Short task: Please give the entries again in full and exactly, without any picture.

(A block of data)
┏━━

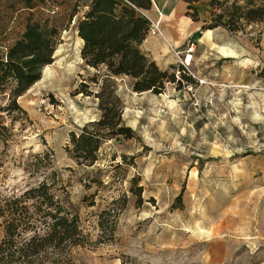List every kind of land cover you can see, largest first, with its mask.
<instances>
[{
	"label": "rangeland",
	"instance_id": "obj_1",
	"mask_svg": "<svg viewBox=\"0 0 264 264\" xmlns=\"http://www.w3.org/2000/svg\"><path fill=\"white\" fill-rule=\"evenodd\" d=\"M76 2L81 17L90 0ZM202 27L179 45L167 36L182 61L161 38L151 46L160 69L194 83H168L154 95L133 92L128 77L114 79L134 136L105 142L93 166L78 164L67 147L72 132L101 118L96 93L105 70L85 64L75 22L18 100L21 110L0 112L9 139L0 141V196L55 171L93 241L101 211L114 200L122 207L114 237L77 250L73 264H264V22L236 35L215 30L208 42ZM46 154L51 166L34 171Z\"/></svg>",
	"mask_w": 264,
	"mask_h": 264
},
{
	"label": "trees",
	"instance_id": "obj_2",
	"mask_svg": "<svg viewBox=\"0 0 264 264\" xmlns=\"http://www.w3.org/2000/svg\"><path fill=\"white\" fill-rule=\"evenodd\" d=\"M73 1L0 0V112L21 110L18 100L41 79L44 68L54 62L62 31L75 22L84 44L81 54L85 64L105 70L101 90L96 93L101 118L80 133L72 132L67 147L78 164L93 166L105 142L134 136L132 129L123 125L115 78L128 77L133 92L154 95L163 94L168 83L181 85L184 79L191 83L194 80L184 75L178 80L174 73L149 60L141 49L149 29L141 11L151 9V0H90L81 17L77 2ZM183 1L188 5L186 15L195 22L199 21L195 4L210 2L211 19L203 25L205 31L223 29L236 35L240 29L264 22V0ZM7 131L0 126V141L4 143L9 140ZM48 160V154L37 155L31 168L36 172L49 168ZM142 190L139 186L133 191L140 203ZM177 202L182 204V196ZM95 205L91 201L87 206ZM121 209L114 200L101 211L100 235L93 241L63 180L51 171L20 193L0 196V264H73L77 250L95 248L104 243L106 236L114 237Z\"/></svg>",
	"mask_w": 264,
	"mask_h": 264
},
{
	"label": "crops",
	"instance_id": "obj_3",
	"mask_svg": "<svg viewBox=\"0 0 264 264\" xmlns=\"http://www.w3.org/2000/svg\"><path fill=\"white\" fill-rule=\"evenodd\" d=\"M152 7L149 10H145L144 12L150 16L153 20L160 22L161 30L165 36V39L160 36L150 37L147 36V39L141 44V48L148 50L147 57L150 58L151 61H154L158 66H162L159 63V55H157L158 50H153L151 48L152 44L155 42L157 38H161L165 43H170V37L176 45L182 43L184 40H187L189 36L192 35L197 30H200L202 25L205 23H209L211 19L212 8L209 1H201L195 4V7L199 13V21L195 22L190 17L186 15L188 9L187 4L183 0H151ZM171 23L172 27H179L181 34H177L173 31L172 27L169 26ZM184 24V26H182ZM204 24V25H205ZM218 30V29H217ZM215 31V30H214ZM214 31L206 30L202 31L205 35L203 37V41H210L212 38V34ZM210 33V35H208ZM153 39V40H150ZM150 41V42H149ZM166 43V46H167ZM172 45V44H171ZM169 48V46H168ZM161 52V51H160Z\"/></svg>",
	"mask_w": 264,
	"mask_h": 264
},
{
	"label": "built area",
	"instance_id": "obj_4",
	"mask_svg": "<svg viewBox=\"0 0 264 264\" xmlns=\"http://www.w3.org/2000/svg\"><path fill=\"white\" fill-rule=\"evenodd\" d=\"M142 15L148 20L149 22V29H148V36H160V37H163L165 39V36L161 30V27H160V22L159 21H155L153 20L150 16H148L145 12H142ZM169 44V48L176 54V56L182 61V58L180 57V53H178V51L176 50L177 48L173 45H171L170 43ZM193 52H194V45L191 44L187 51H186V55H185V61H186V64L189 57H191V60H192V55H193Z\"/></svg>",
	"mask_w": 264,
	"mask_h": 264
},
{
	"label": "bare ground",
	"instance_id": "obj_5",
	"mask_svg": "<svg viewBox=\"0 0 264 264\" xmlns=\"http://www.w3.org/2000/svg\"><path fill=\"white\" fill-rule=\"evenodd\" d=\"M208 35H210V33ZM80 41L83 43V41L81 39H80ZM190 61H191V57H189L187 63L189 64ZM48 69H49V66L45 67V71L48 70Z\"/></svg>",
	"mask_w": 264,
	"mask_h": 264
}]
</instances>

┗━━

Task answer:
List every kind of land cover you can see, largest first, with its mask.
<instances>
[{
	"label": "rangeland",
	"instance_id": "obj_1",
	"mask_svg": "<svg viewBox=\"0 0 264 264\" xmlns=\"http://www.w3.org/2000/svg\"><path fill=\"white\" fill-rule=\"evenodd\" d=\"M76 2L81 17L90 0ZM202 27L179 45L167 36L182 61L161 38L151 46L160 69L194 83H168L154 95L133 92L128 77L114 79L134 136L105 142L93 166L78 164L67 147L72 132L101 118L96 93L105 70L85 64L75 22L18 100L21 110L0 112L9 139L0 141V196L55 171L93 241L101 211L114 200L122 207L114 237L77 250L73 264H264V22L236 35L215 30L208 42ZM46 154L51 166L34 171Z\"/></svg>",
	"mask_w": 264,
	"mask_h": 264
},
{
	"label": "trees",
	"instance_id": "obj_2",
	"mask_svg": "<svg viewBox=\"0 0 264 264\" xmlns=\"http://www.w3.org/2000/svg\"><path fill=\"white\" fill-rule=\"evenodd\" d=\"M73 1L0 0V112L21 110L18 100L41 79L44 68L54 62L62 31L75 22L84 44L81 54L85 64L105 70L101 90L96 93L101 118L80 133L72 132L67 147L78 164L93 166L105 142L134 136L132 129L123 125L115 78L128 77L133 92L154 95L163 94L168 83L181 85L184 79L191 83L194 80L184 75L178 80L174 73L149 60L141 49L149 29L141 11L151 9V0H90L81 17L77 2ZM183 1L188 5L186 15L195 22L199 21L195 4L210 2L211 19L203 25L205 31L223 29L236 35L240 29L264 22V0ZM7 131L0 126V141L4 143L9 140ZM48 160V154L37 155L31 168L36 172L49 168ZM142 190L139 186L133 191L140 203ZM177 202L182 204V196ZM95 205L91 201L87 206ZM121 209L114 200L101 211L100 235L93 241L63 180L51 171L20 193L0 196V264H73L77 250L95 248L104 243L106 236L114 237Z\"/></svg>",
	"mask_w": 264,
	"mask_h": 264
},
{
	"label": "crops",
	"instance_id": "obj_3",
	"mask_svg": "<svg viewBox=\"0 0 264 264\" xmlns=\"http://www.w3.org/2000/svg\"><path fill=\"white\" fill-rule=\"evenodd\" d=\"M152 7L149 10H145L144 12L150 16L153 20L160 22L161 30L165 36V39L160 36L150 37L147 36V39L141 44V48L148 50L147 57L150 58L151 61H154L158 66H162L159 63V55H157L158 50H153L151 48L152 44L155 42L157 38H161L165 43H170V37L176 45L182 43L184 40H187L189 36L192 35L197 30H200L202 25L205 23H209L211 19L212 8L209 1H201L195 4V7L199 13V21L195 22L190 17L186 15L188 9L187 4L183 0H151ZM171 23L172 27H179L181 34H177L173 31L172 27L169 26ZM184 24V26H182ZM204 24V25H205ZM218 30V29H217ZM215 31V30H214ZM214 31L206 30L202 31L205 35L203 37V41H210L212 38V34ZM210 33V35H208ZM153 39V40H150ZM150 41V42H149ZM166 43V46H167ZM172 45V44H171ZM169 48V46H168ZM161 52V51H160Z\"/></svg>",
	"mask_w": 264,
	"mask_h": 264
},
{
	"label": "built area",
	"instance_id": "obj_4",
	"mask_svg": "<svg viewBox=\"0 0 264 264\" xmlns=\"http://www.w3.org/2000/svg\"><path fill=\"white\" fill-rule=\"evenodd\" d=\"M142 15L148 20L149 22V29H148V36H160V37H163L165 39V36L161 30V27H160V22L159 21H155L153 20L150 16H148L145 12H142ZM169 44V48L176 54V56L182 61V58L180 57V53H178V51L176 50L177 48L173 45H171L170 43ZM193 52H194V45L191 44L187 51H186V55H185V61H186V64L189 57H191V60H192V55H193Z\"/></svg>",
	"mask_w": 264,
	"mask_h": 264
},
{
	"label": "bare ground",
	"instance_id": "obj_5",
	"mask_svg": "<svg viewBox=\"0 0 264 264\" xmlns=\"http://www.w3.org/2000/svg\"><path fill=\"white\" fill-rule=\"evenodd\" d=\"M208 35H210V33ZM80 41L83 43V41L81 39H80ZM190 61H191V57H189L187 63L189 64ZM48 69H49V66L45 67V71L48 70Z\"/></svg>",
	"mask_w": 264,
	"mask_h": 264
}]
</instances>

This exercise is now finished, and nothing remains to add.